:: WHAT IS REQUIRED ::
Every line below containing the word "Tracking" should be found and copied.

(Records from a collection)
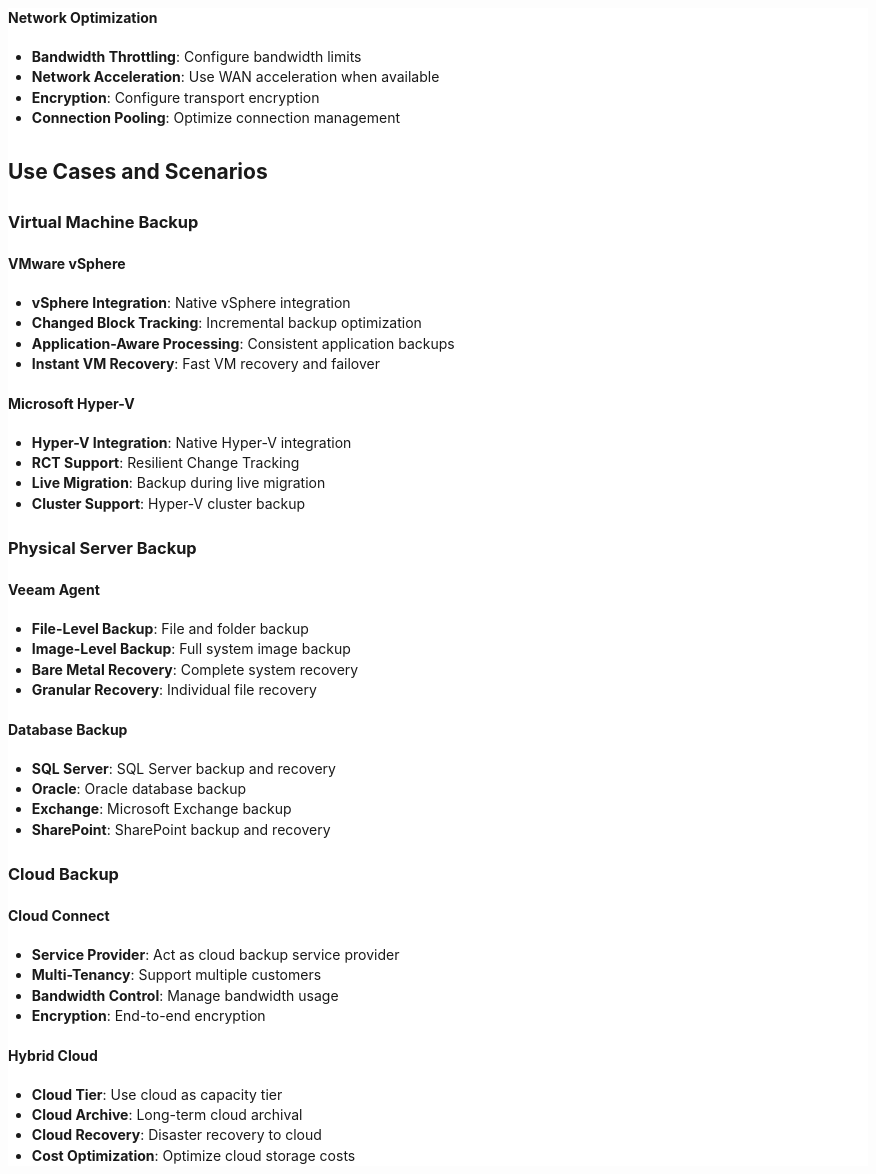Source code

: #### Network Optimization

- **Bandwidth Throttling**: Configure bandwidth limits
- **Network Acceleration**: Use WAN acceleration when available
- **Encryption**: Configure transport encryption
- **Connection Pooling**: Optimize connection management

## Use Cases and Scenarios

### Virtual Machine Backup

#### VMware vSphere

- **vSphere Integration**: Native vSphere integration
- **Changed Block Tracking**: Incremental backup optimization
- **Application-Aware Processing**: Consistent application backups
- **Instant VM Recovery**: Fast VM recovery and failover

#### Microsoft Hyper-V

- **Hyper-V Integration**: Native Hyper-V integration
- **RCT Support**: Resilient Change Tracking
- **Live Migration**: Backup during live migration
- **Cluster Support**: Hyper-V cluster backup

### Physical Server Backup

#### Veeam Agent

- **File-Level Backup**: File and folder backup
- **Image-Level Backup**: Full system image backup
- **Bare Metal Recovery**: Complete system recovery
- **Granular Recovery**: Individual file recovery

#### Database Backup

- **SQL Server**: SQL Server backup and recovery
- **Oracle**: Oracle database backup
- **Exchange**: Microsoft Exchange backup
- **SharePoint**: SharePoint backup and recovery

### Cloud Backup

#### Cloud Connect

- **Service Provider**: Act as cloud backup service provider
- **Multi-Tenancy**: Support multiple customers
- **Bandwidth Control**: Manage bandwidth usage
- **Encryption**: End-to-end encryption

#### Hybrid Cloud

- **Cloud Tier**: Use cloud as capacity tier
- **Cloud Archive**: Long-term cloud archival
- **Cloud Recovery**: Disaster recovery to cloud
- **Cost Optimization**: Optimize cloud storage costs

:: REPLY TO THE EXERCISE ::
- **Changed Block Tracking**: Incremental backup optimization
- **RCT Support**: Resilient Change Tracking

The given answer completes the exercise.